If it’s before 10:30 a.m. (Eastern Time), you may want to click through to KLOA online radio to see if their bandwidth can accommodate you for a live audio feed of the “first civilian pilot to cross the border of space in a civilian-funded vehicle” … if it wasn’t cancelled, or you’re not already watching it on CNN.

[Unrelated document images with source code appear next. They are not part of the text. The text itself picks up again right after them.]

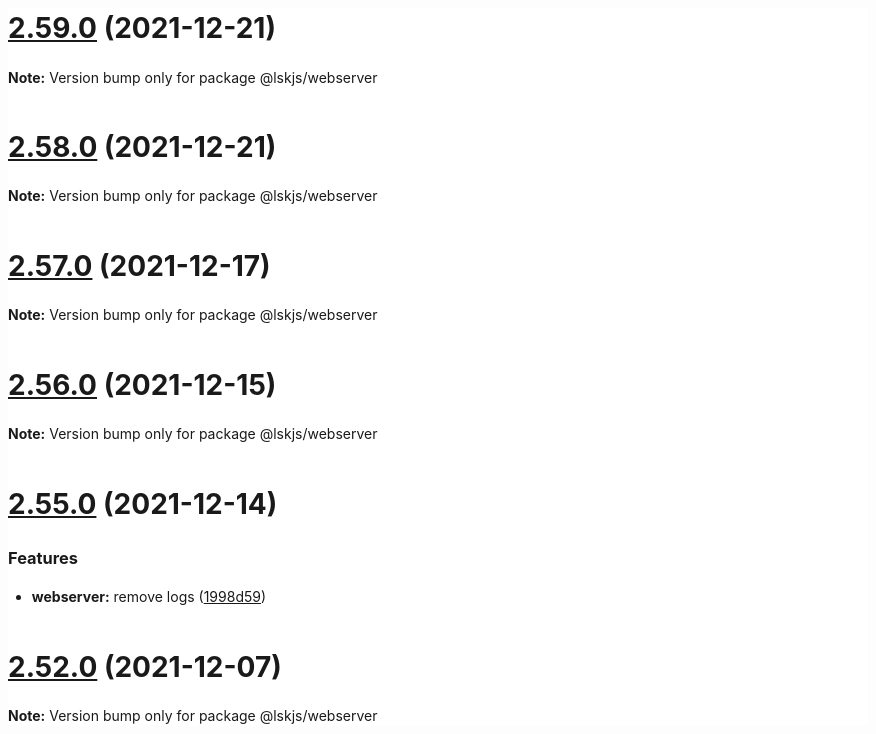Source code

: 

# [2.59.0](https://github.com/lskjs/lskjs/compare/v2.58.0...v2.59.0) (2021-12-21)

**Note:** Version bump only for package @lskjs/webserver





# [2.58.0](https://github.com/lskjs/lskjs/compare/v2.57.2...v2.58.0) (2021-12-21)

**Note:** Version bump only for package @lskjs/webserver





# [2.57.0](https://github.com/lskjs/lskjs/compare/v2.56.0...v2.57.0) (2021-12-17)

**Note:** Version bump only for package @lskjs/webserver





# [2.56.0](https://github.com/lskjs/lskjs/compare/v2.55.0...v2.56.0) (2021-12-15)

**Note:** Version bump only for package @lskjs/webserver





# [2.55.0](https://github.com/lskjs/lskjs/compare/v2.54.1...v2.55.0) (2021-12-14)


### Features

* **webserver:** remove logs ([1998d59](https://github.com/lskjs/lskjs/commit/1998d596e032f86cd53130dab910fd4eb4debf1e))





# [2.52.0](https://github.com/lskjs/lskjs/compare/v2.51.1...v2.52.0) (2021-12-07)

**Note:** Version bump only for package @lskjs/webserver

Burt Rutan’s Scaled Composites — the “you’re not likely to know what we’re up to next until we have to push it outside” people — scheduled 10:30 a.m. (Eastern) today for its attempt to “push it outside” in a very big way with SpaceShipOne — and they invited the world to watch … relatively speaking. (We were only kicked out of two buildings.) Mike Melville found out yesterday at a press conference that he was chosen from three pilots for the unearthly task of piloting the nitrous oxide- and rubber-burning craft to space and back: “I am very excited. … I am ready to go,” he said. Straight up at Mach 3.2 to better than 300,000 feet and back.

The flight profile called for SpaceShipOne to drop from its carrier craft (White Knight) shooting for better than Mach 3 and more than 300,000 feet after launching together from what Rutan called “a small commercial airport” (Mojave). Rutan says the craft, to hit its target altitude, will burn most (but not all) of the 3,200 pounds of nitrous oxide and 600 pounds of rubber it uses for fuel. (A full burn would send the craft to 420,000 feet.) The rocket will then be shut down with the flip of a switch. RADAR at Edwards Air Force Base will be able to call the trajectory (and apex) within a few yards.

Sunday, Rutan was very confident his craft would make the grade, saying that many of the increments that led to this step were more challenging (and more dangerous). And with a scheduled launch time of 6:30 a.m. (Mojave time), you should know by the time you read this whether or not the launch will usher in a new era of “affordable suborbital flight” within 15 years.